Turn time dropped from 44.25s to 34.42s (about 22% faster). If you play Civ, that's a real quality-of-life improvement that you feel constantly.
Metro Exodus Enhanced Edition
This behaved the way I expected a GPU torture test to behave at 3840x1600 with only a small uplift.
- Average: 65.86 to 71.22 FPS (+8.1%)
Red Dead Redemption 2
As with Metro, this game is mostly GPU-limited at this resolution.
- Average: 83.42 to 89.96 FPS (+7.8%)
Final Fantasy XIV
The benchmark score increased 12189 to 13108 (+7.5%). This isn't a massive swing, but MMO performance tends to get worse in the messy real world (busy cities, lots of players), where extra CPU headroom matters.
Cost Per Frame
I paid $338.14 AUD for the CPU and motherboard. Both parts were from AliExpress, and they were definitely used. Even then, it was still cheaper than what I was seeing on Facebook Marketplace and eBay.
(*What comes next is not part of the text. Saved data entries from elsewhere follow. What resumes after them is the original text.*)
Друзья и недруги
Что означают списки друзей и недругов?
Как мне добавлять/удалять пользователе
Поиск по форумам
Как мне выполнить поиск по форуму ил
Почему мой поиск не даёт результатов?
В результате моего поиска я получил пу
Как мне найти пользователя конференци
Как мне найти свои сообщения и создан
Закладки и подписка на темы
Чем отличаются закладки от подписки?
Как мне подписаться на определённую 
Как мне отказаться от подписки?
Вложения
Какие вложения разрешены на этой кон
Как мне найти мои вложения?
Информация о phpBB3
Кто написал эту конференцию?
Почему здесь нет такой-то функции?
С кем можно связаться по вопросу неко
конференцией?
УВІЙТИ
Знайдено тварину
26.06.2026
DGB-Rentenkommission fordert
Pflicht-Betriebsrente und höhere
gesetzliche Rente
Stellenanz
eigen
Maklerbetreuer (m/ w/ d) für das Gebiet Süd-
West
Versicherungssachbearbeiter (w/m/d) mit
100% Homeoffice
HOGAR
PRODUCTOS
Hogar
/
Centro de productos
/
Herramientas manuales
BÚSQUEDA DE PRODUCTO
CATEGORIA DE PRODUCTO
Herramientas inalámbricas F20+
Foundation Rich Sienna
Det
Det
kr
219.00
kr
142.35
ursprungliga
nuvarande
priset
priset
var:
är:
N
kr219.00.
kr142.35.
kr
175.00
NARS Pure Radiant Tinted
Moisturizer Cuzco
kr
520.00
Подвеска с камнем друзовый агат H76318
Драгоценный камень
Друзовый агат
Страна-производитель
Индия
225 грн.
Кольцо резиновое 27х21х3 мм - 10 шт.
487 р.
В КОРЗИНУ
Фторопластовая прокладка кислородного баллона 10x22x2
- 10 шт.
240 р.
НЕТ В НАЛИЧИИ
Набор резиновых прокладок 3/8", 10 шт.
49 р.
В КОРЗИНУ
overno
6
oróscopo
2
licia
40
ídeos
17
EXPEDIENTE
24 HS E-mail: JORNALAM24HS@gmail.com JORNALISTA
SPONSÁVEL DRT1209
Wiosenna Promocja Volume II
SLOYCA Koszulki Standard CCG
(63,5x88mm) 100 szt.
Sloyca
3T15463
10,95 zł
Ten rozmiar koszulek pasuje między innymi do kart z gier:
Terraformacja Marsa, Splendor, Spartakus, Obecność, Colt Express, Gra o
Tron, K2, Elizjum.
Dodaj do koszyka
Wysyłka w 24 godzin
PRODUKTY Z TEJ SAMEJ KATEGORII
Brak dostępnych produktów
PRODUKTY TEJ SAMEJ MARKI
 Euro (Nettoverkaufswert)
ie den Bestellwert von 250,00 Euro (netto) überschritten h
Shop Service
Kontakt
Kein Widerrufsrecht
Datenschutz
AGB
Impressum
A rough "cost per average frame gained" calculation (summing the average FPS deltas across the FPS-based benchmarks above) comes out to about ~$2.53 AUD per FPS. If you count the net cost after selling my 7700K and motherboard, the cost per frame comes out to $1.78 AUD.
This isn't meant to be a rigorous metric, but it's a nice sanity check that this upgrade was mostly about getting smoother performance without paying GPU money. For comparison, GPU upgrades often work out closer to $5 to $8 per average FPS gained.
Summary and Lessons Learnt
I spent years assuming my high resolution made me entirely GPU-bound, but this upgrade proved that even at 3840x1600, the 7700K was a massive bottleneck.
- Consistency is King: The 71% jump in minimum FPS in Returnal and 42% in Cyberpunk matter more than averages. It’s the difference between a stuttery experience and a fluid one.
- Unlocking the GPU: My "GPU Bound" metric in Tomb Raider jumped from 24% to 76%. I’m finally getting the full value out of my 3080 Ti.
- The DDR4 Side-grade: Sticking with AM4 allowed me to dodge outrageous RAM prices while still gaining 25% more performance on average.
By ignoring the DDR5 hype and focusing on minimum FPS, I’ve managed to turn a legacy 2017 build back into a high-end contender and finally stopped my CPU from holding the 3080 Ti hostage.